The library handles the common evolution cases automatically. A new field on a Protobuf message adds the corresponding field to the index mapping. Backwards-compatible type changes propagate correctly. Index settings updates apply without requiring manual intervention.
For the cases that genuinely require a reindex, the ones that fall outside what Elasticsearch allows through an in-place mapping update, the library surfaces that explicitly rather than silently failing or producing a corrupt index. The contract mirrors the Protobuf contract: evolve forward, stay backwards-compatible, and migrations are smooth. Break that contract and the library tells you so at startup rather than letting bad data accumulate quietly.
The gRPC Pairing
One of the more satisfying outcomes of this design is how cleanly it pairs with gRPC.
When you define a Protobuf message, you have the data schema. When you define a gRPC service using that same message type, you have the API contract.
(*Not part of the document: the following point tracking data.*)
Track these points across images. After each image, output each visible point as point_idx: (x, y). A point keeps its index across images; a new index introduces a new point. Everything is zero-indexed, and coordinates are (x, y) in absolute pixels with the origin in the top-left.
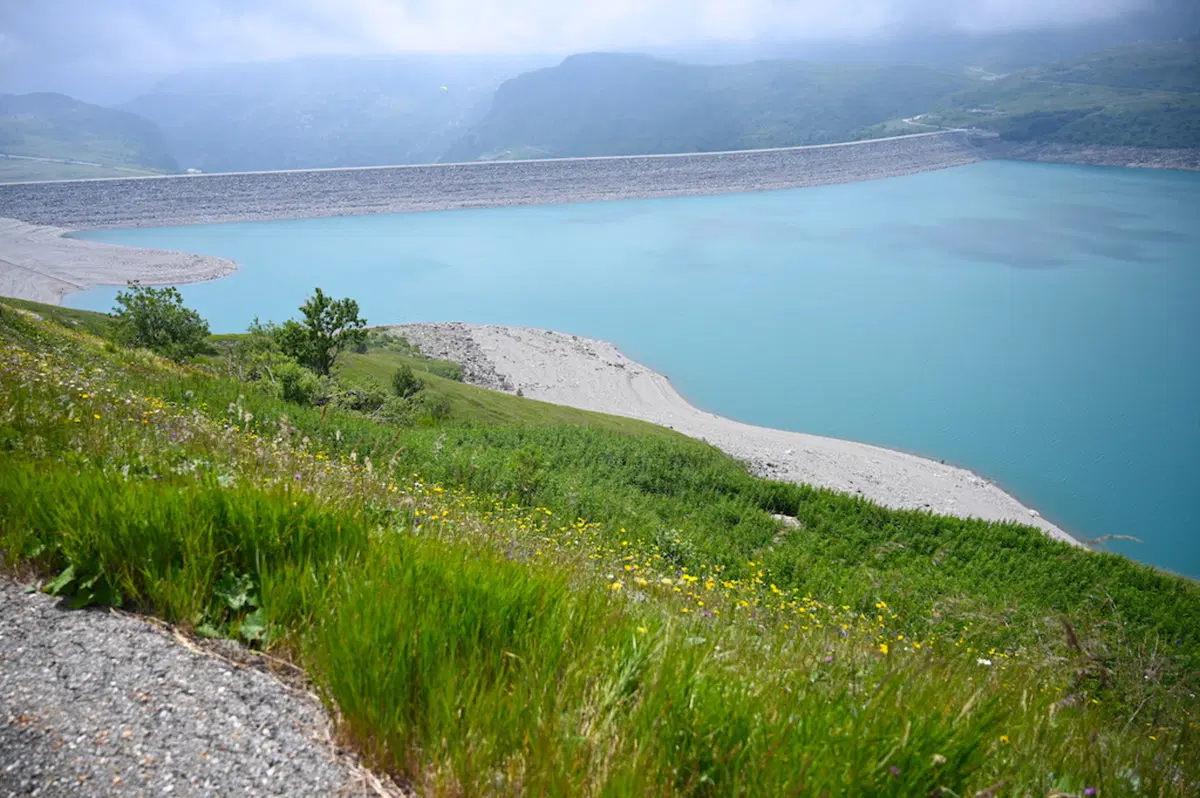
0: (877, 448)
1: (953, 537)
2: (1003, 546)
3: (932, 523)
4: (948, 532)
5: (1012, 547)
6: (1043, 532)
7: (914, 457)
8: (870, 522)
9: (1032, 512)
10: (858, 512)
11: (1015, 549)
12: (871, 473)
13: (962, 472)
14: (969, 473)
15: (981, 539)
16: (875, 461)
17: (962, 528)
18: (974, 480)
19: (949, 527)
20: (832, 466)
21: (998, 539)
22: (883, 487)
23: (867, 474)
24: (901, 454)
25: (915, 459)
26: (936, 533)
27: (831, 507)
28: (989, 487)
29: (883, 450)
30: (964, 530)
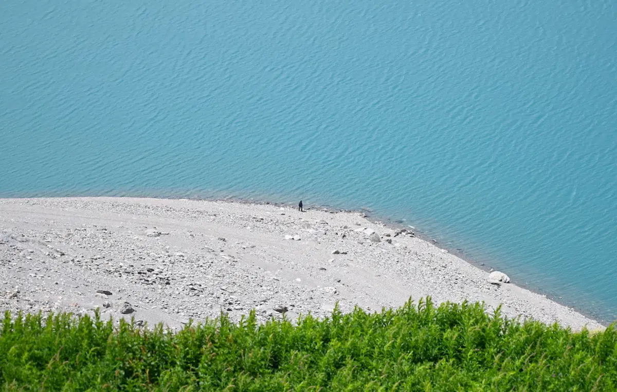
0: (150, 201)
1: (312, 364)
2: (416, 360)
3: (262, 343)
4: (299, 357)
5: (435, 359)
6: (489, 312)
7: (236, 206)
8: (129, 373)
9: (496, 276)
10: (100, 354)
11: (443, 362)
12: (147, 263)
13: (342, 218)
14: (357, 217)
15: (370, 355)
16: (150, 231)
17: (326, 340)
18: (369, 232)
19: (299, 343)
20: (54, 264)
21: (406, 348)
22: (178, 288)
23: (138, 267)
24: (204, 205)
25: (237, 208)
26: (275, 363)
27: (33, 358)
28: (403, 241)
29: (166, 201)
30: (333, 342)
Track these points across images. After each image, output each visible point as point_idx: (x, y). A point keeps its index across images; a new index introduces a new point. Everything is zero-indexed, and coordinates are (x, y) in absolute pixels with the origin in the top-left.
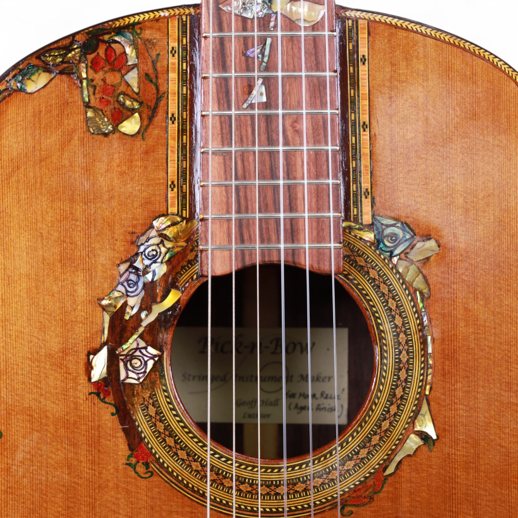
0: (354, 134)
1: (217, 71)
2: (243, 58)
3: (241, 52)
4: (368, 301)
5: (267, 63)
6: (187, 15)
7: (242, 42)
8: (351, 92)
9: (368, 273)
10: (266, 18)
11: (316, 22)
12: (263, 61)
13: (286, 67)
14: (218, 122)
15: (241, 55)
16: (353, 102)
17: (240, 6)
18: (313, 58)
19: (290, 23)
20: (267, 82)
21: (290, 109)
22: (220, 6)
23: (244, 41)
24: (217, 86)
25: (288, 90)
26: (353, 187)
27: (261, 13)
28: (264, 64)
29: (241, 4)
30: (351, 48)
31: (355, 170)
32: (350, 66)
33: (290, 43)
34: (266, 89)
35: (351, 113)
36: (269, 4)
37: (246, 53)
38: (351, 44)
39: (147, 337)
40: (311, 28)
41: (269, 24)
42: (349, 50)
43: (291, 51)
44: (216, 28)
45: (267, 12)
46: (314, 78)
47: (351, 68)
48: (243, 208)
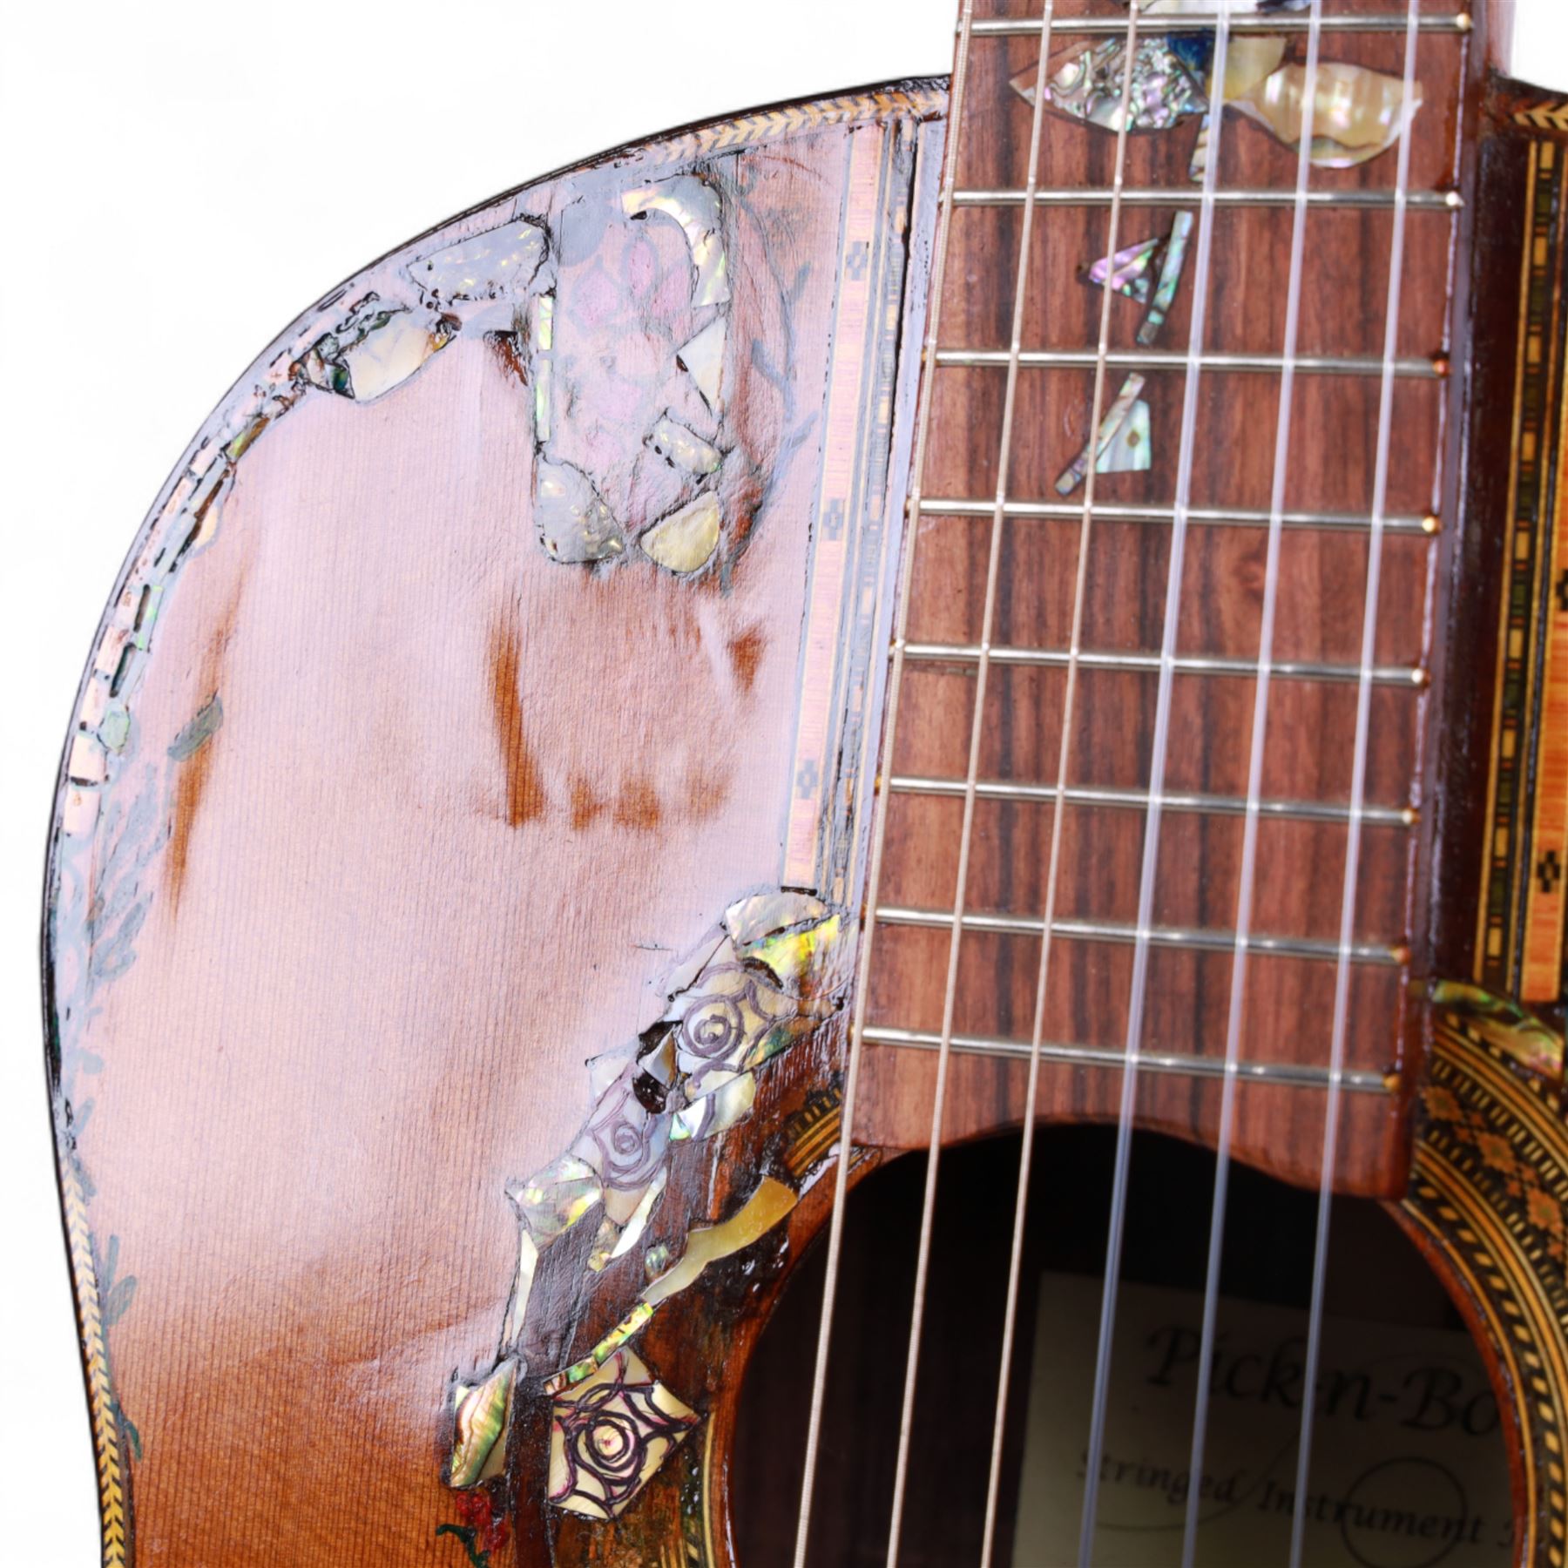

With this library, that Protobuf message also gives you the Elasticsearch index automatically.
The practical result is a workflow that looks like this: write the .proto file, and you get a well-structured Elasticsearch index, a gRPC service stub ready to implement, and serialization handled in both directions without any additional code. No POJOs, no manual mapping, no normalizers.
For teams building services that need both a queryable data store and a gRPC API, this eliminates the majority of the boilerplate that usually comes before any real work can begin. The schema is the contract, the contract is the index, and the index stays in sync with the schema for the life of the service.
Where It Stands
I use this library across several of my own services today. It is one of a small set of tools I have built and rebuilt across different contexts over the years, the kind of problem that, once you have solved it well, you never want to solve again from scratch.
The library is not yet published as open source. That is in progress, and when it ships I will update this article with the repository link and full usage documentation.